FX Networks, HBO, and the stars of Louis C.K.’s approaching film “I Love You, Daddy” have responded to sexual misconduct allegations leveled contrary to the comedian in a New York Times article Thursday.
“I was as appalled as everyone to learn the allegations made in the New York Times,” professional Charlie Day said in a declaration to the L.A. Times. “I really do not condone sexual misconduct and, in light of the allegations, will not be promoting the movie further.”
Day appears opposing copy writer/director/producer/star C.K. in “I Love You, Daddy,” about a veteran television manufacturer (C.K.) hoping to avoid a 68-year-old filmmaker (John Malkovich) from dating his teenage girl (Chlo? Grace Moretz).
Within the film, Day mimes masturbation as his personality and C.K.’s figure discuss a female character. He also stimulates C.K.’s character to confront Malkovich’s identity about rumours of sexual predation that mar the elderly man’s open public image.
Moretz pulled out of most film promotion two weeks ago “when she was made aware of numerous possible accusations,” her publicist told The Times.

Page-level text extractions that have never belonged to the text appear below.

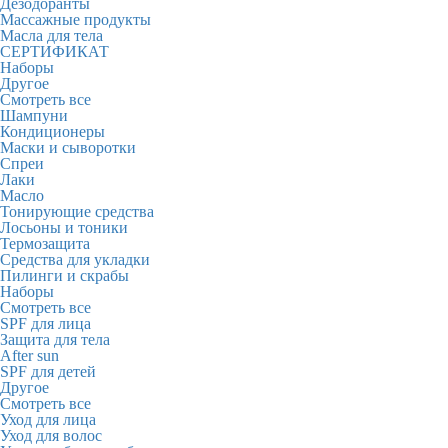
Дезодоранты
Массажные продукты
Масла для тела
СЕРТИФИКАТ
Наборы
Другое
Смотреть все
Шампуни
Кондиционеры
Маски и сыворотки
Спреи
Лаки
Масло
Тонирующие средства
Лосьоны и тоники
Термозащита
Средства для укладки
Пилинги и скрабы
Наборы
Смотреть все
SPF для лица
Защита для тела
After sun
SPF для детей
Другое
Смотреть все
Уход для лица
Уход для волос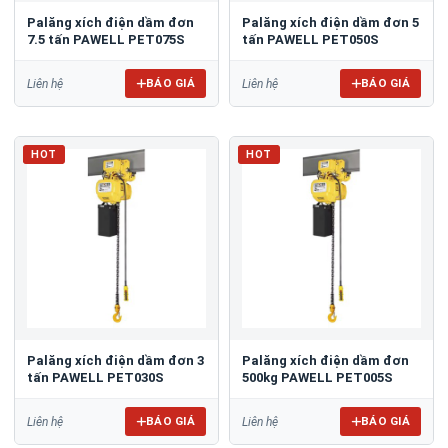
Palăng xích điện dầm đơn
Palăng xích điện dầm đơn 5
7.5 tấn PAWELL PET075S
tấn PAWELL PET050S
BÁO GIÁ
BÁO GIÁ
Liên hệ
Liên hệ
HOT
HOT
Palăng xích điện dầm đơn 3
Palăng xích điện dầm đơn
tấn PAWELL PET030S
500kg PAWELL PET005S
BÁO GIÁ
BÁO GIÁ
Liên hệ
Liên hệ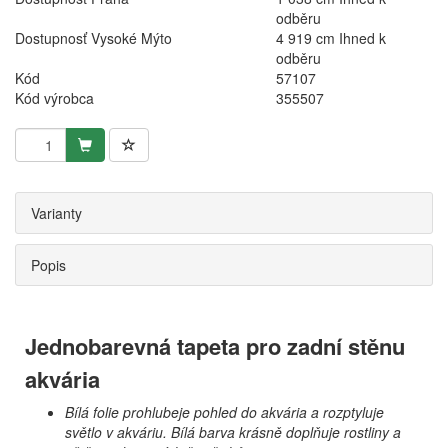
odběru
Dostupnosť Vysoké Mýto
4 919 cm Ihned k
odběru
Kód
57107
Kód výrobca
355507
Varianty
Popis
Jednobarevná tapeta pro zadní stěnu
akvária
Bílá folie prohlubeje pohled do akvária a rozptyluje
světlo v akváriu. Bílá barva krásně doplňuje rostliny a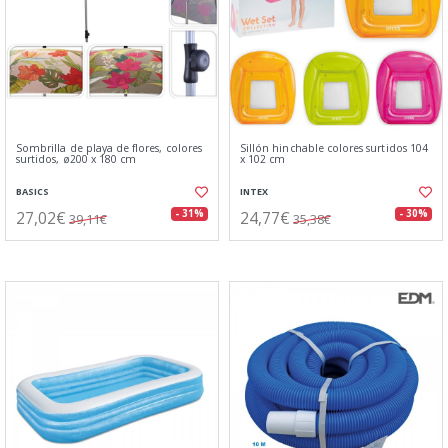
Sombrilla de playa de flores, colores
Sillón hinchable colores surtidos 104
surtidos, ø200 x 180 cm
x 102 cm
BASICS
INTEX
27,02€
24,77€
- 31%
- 30%
39,11€
35,38€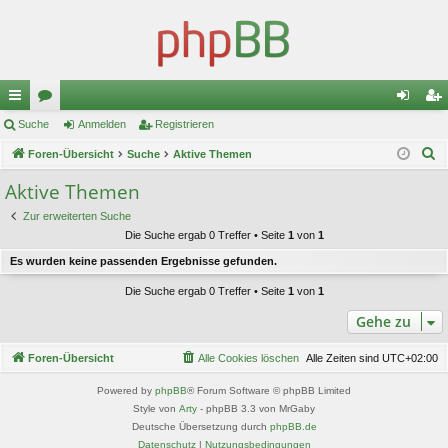
ch
Suche
or
Anmelden
Registrieren
n
eg
S
ne
Foren-Übersicht
en
Suche
Aktive Themen
m
ist
u
llz
el
rie
Aktive Themen
c
ug
de
re
Zur erweiterten Suche
h
Die Suche ergab 0 Treffer • Seite
1
von
1
e
riff
n
n
Es wurden keine passenden Ergebnisse gefunden.
Die Suche ergab 0 Treffer • Seite
1
von
1
Gehe zu
Foren-Übersicht
Alle Cookies löschen
Alle Zeiten sind
UTC+02:00
Powered by
phpBB
® Forum Software © phpBB Limited
Style von
Arty
- phpBB 3.3 von MrGaby
Deutsche Übersetzung durch
phpBB.de
Datenschutz
|
Nutzungsbedingungen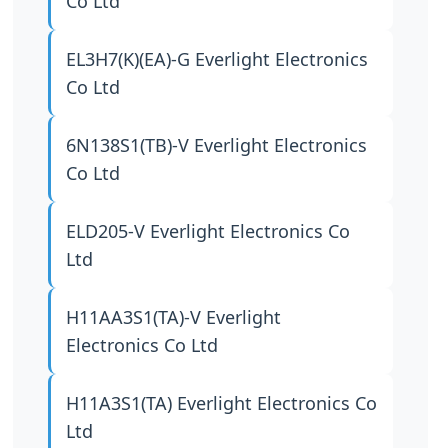
Co Ltd
EL3H7(K)(EA)-G
Everlight Electronics
Co Ltd
6N138S1(TB)-V
Everlight Electronics
Co Ltd
ELD205-V
Everlight Electronics Co
Ltd
H11AA3S1(TA)-V
Everlight
Electronics Co Ltd
H11A3S1(TA)
Everlight Electronics Co
Ltd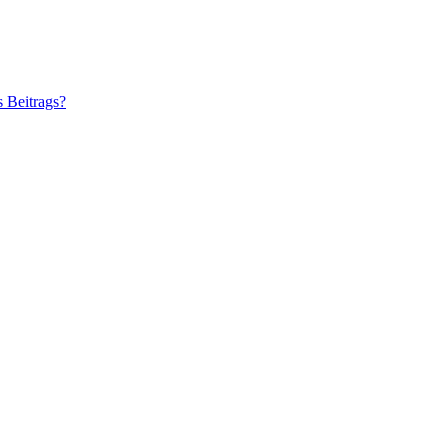
s Beitrags?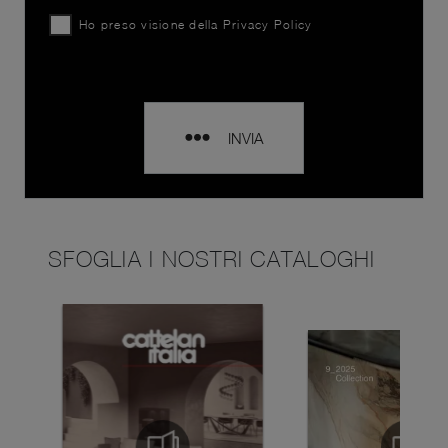
Ho preso visione della
Privacy Policy
INVIA
SFOGLIA I NOSTRI CATALOGHI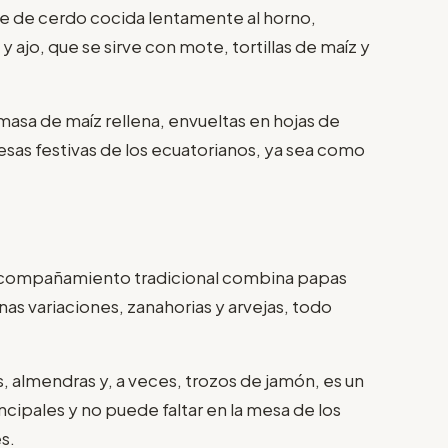
ne de cerdo cocida lentamente al horno,
ajo, que se sirve con mote, tortillas de maíz y
 masa de maíz rellena, envueltas en hojas de
sas festivas de los ecuatorianos, ya sea como
compañamiento tradicional combina papas
as variaciones, zanahorias y arvejas, todo
 almendras y, a veces, trozos de jamón, es un
cipales y no puede faltar en la mesa de los
es.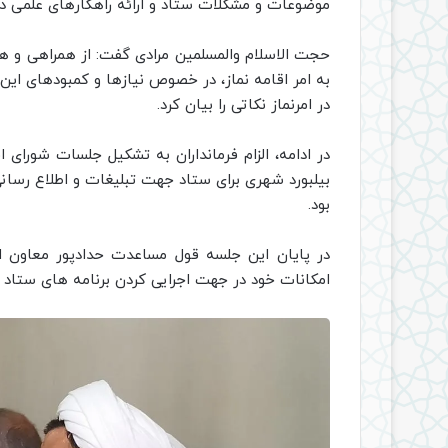
موضوعات و مشکلات ستاد و ارائه راهکارهای علمی در
حجت الاسلام والمسلمین مرادی گفت: از همراهی و هم
به امر اقامه نماز، در خصوص نیازها و کمبودهای ای
در امرنماز نکاتی را بیان کرد.
در ادامه، الزام فرمانداران به تشکیل جلسات شورای 
بیلبورد شهری برای ستاد جهت تبلیغات و اطلاع رسان
بود.
در پایان این جلسه قول مساعدت حدادپور معاون ا
امکانات خود در جهت اجرایی کردن برنامه های ستاد را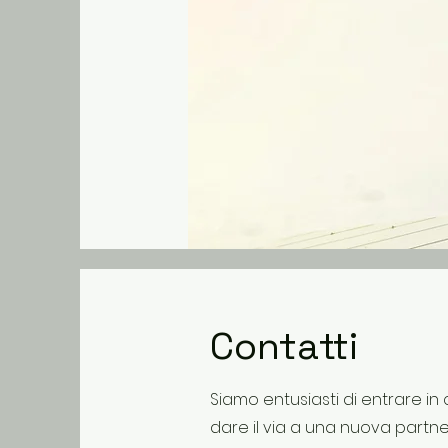
Contatti
Siamo entusiasti di entrare in
dare il via a una nuova partne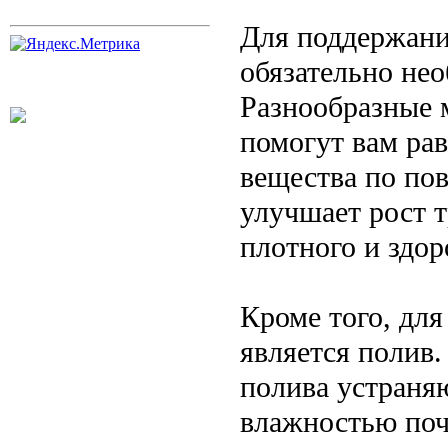
Для поддержания
обязательно нео
Разнообразные 
помогут вам ра
вещества по пов
улучшает рост т
плотного и здор
Кроме того, дл
является полив
полива устраня
влажностью поч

Other members of the “I REALLY LIKE You, Daddy” cast, which include Rose Byrne, Edie Falco, Helen Hunt, Pamela Adlon and Malkovich, were not immediately designed for comment.
FX Networks — home to C.K.’s show “Louie,” which is currently on indefinite hiatus; the Adlon-fronted “Better Things,” which is currently airing; and the Zach Galifianakis vehicle “Baskets,” all of which C.K. exec produces under his Pig Newton banner — said in a assertion that it was researching its romantic relationship with the comedian.
“We are clearly very troubled by the allegations about Louis C.K. released in The New York Times today,” said FX Systems in a assertion. “The network has received no allegations of misconduct by Louis C.K. related to some of our 5 shows produced jointly over the past 8 years. FX Networks and FXP take all necessary activities to safeguard our employees and completely investigate any allegations of misconduct in your workplace. That said, the matter happens to be under review.”
HBO also weighed in after the New York Times expos?, expressing that C.K. will no longer take part in its Nov. 18 program “Night of Too Many Stars: America Unites for Autism Programs.”
“In addition, HBO is taking away Louis C.K.’s earlier projects from its On Demand services,” the wire network added in its affirmation. Which includes the multi-camera humor series “Lucky Louie,” which lasted a single season.
“I REALLY LIKE You, Daddy” distributor the Orchard canceled the film’s premiere event today “due to unforeseen circumstances” but has not yet released any change to the film’s Nov. 17 limited theatrical release.
“There is never a location for the behavior complete in these allegations,” the Orchard said in an email. “Because of this, we are giving consideration to the timing and release of the film and continuing to review the problem.”